Dataset entries
★ ★ ★

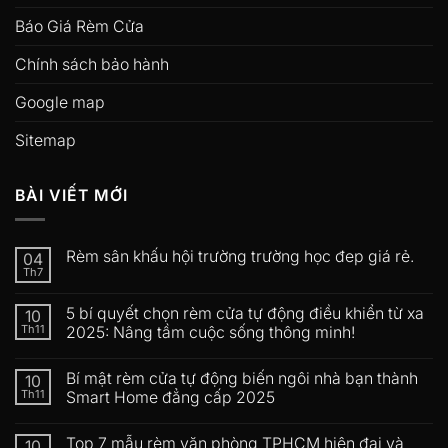
Báo Giá Rèm Cửa
Chính sách bảo hành
Google map
Sitemap
BÀI VIẾT MỚI
Rèm sân khấu hội trường trường học đep giá rẻ.
04
Th7
5 bí quyết chọn rèm cửa tự động điều khiển từ xa
10
Th11
2025: Nâng tầm cuộc sống thông minh!
Bí mật rèm cửa tự động biến ngôi nhà bạn thành
10
Th11
Smart Home đẳng cấp 2025
Top 7 mẫu rèm văn phòng TPHCM hiện đại và
10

★ ★ ★

*WORK TO BE COMPLETED*
Check each line above for the string "động" and copy those that have it.

*ANSWER BOX*
5 bí quyết chọn rèm cửa tự động điều khiển từ xa
Bí mật rèm cửa tự động biến ngôi nhà bạn thành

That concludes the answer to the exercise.